Extracted information —
=== Begin Enclosure ===

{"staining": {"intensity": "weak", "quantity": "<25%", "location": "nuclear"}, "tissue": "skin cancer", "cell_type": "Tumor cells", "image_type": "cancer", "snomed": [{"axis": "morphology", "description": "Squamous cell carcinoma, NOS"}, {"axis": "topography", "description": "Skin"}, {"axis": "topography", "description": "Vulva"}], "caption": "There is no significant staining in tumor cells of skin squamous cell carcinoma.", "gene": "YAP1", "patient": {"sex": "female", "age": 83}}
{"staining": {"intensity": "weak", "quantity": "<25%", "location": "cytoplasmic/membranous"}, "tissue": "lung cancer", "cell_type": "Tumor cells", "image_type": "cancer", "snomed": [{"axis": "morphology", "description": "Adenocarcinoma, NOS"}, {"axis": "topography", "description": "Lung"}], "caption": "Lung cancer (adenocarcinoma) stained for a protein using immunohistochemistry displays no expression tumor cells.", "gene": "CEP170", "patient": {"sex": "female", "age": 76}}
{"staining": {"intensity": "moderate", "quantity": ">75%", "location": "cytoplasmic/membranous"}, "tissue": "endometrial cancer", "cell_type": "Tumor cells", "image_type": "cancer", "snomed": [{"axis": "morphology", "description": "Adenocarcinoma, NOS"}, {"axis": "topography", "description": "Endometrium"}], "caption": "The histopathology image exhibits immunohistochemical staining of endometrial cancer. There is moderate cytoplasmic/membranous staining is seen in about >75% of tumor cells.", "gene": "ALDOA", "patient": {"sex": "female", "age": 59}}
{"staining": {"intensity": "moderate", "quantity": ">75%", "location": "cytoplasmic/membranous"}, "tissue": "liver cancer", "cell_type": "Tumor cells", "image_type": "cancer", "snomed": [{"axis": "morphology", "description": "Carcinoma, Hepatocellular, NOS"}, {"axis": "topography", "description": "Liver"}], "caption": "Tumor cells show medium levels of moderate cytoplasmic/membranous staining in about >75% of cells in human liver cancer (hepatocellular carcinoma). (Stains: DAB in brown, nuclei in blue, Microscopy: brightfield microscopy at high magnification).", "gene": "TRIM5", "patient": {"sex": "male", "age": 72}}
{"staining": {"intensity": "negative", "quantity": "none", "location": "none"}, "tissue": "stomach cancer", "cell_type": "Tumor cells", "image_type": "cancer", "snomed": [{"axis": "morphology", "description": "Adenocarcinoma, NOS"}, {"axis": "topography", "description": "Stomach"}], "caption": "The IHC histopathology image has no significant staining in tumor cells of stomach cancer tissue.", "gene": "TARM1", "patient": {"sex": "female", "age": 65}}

=== End Enclosure ===

Task item — Transcribe each line of the data exactly, skipping none.

Answer space —
{"staining": {"intensity": "weak", "quantity": "<25%", "location": "nuclear"}, "tissue": "skin cancer", "cell_type": "Tumor cells", "image_type": "cancer", "snomed": [{"axis": "morphology", "description": "Squamous cell carcinoma, NOS"}, {"axis": "topography", "description": "Skin"}, {"axis": "topography", "description": "Vulva"}], "caption": "There is no significant staining in tumor cells of skin squamous cell carcinoma.", "gene": "YAP1", "patient": {"sex": "female", "age": 83}}
{"staining": {"intensity": "weak", "quantity": "<25%", "location": "cytoplasmic/membranous"}, "tissue": "lung cancer", "cell_type": "Tumor cells", "image_type": "cancer", "snomed": [{"axis": "morphology", "description": "Adenocarcinoma, NOS"}, {"axis": "topography", "description": "Lung"}], "caption": "Lung cancer (adenocarcinoma) stained for a protein using immunohistochemistry displays no expression tumor cells.", "gene": "CEP170", "patient": {"sex": "female", "age": 76}}
{"staining": {"intensity": "moderate", "quantity": ">75%", "location": "cytoplasmic/membranous"}, "tissue": "endometrial cancer", "cell_type": "Tumor cells", "image_type": "cancer", "snomed": [{"axis": "morphology", "description": "Adenocarcinoma, NOS"}, {"axis": "topography", "description": "Endometrium"}], "caption": "The histopathology image exhibits immunohistochemical staining of endometrial cancer. There is moderate cytoplasmic/membranous staining is seen in about >75% of tumor cells.", "gene": "ALDOA", "patient": {"sex": "female", "age": 59}}
{"staining": {"intensity": "moderate", "quantity": ">75%", "location": "cytoplasmic/membranous"}, "tissue": "liver cancer", "cell_type": "Tumor cells", "image_type": "cancer", "snomed": [{"axis": "morphology", "description": "Carcinoma, Hepatocellular, NOS"}, {"axis": "topography", "description": "Liver"}], "caption": "Tumor cells show medium levels of moderate cytoplasmic/membranous staining in about >75% of cells in human liver cancer (hepatocellular carcinoma). (Stains: DAB in brown, nuclei in blue, Microscopy: brightfield microscopy at high magnification).", "gene": "TRIM5", "patient": {"sex": "male", "age": 72}}
{"staining": {"intensity": "negative", "quantity": "none", "location": "none"}, "tissue": "stomach cancer", "cell_type": "Tumor cells", "image_type": "cancer", "snomed": [{"axis": "morphology", "description": "Adenocarcinoma, NOS"}, {"axis": "topography", "description": "Stomach"}], "caption": "The IHC histopathology image has no significant staining in tumor cells of stomach cancer tissue.", "gene": "TARM1", "patient": {"sex": "female", "age": 65}}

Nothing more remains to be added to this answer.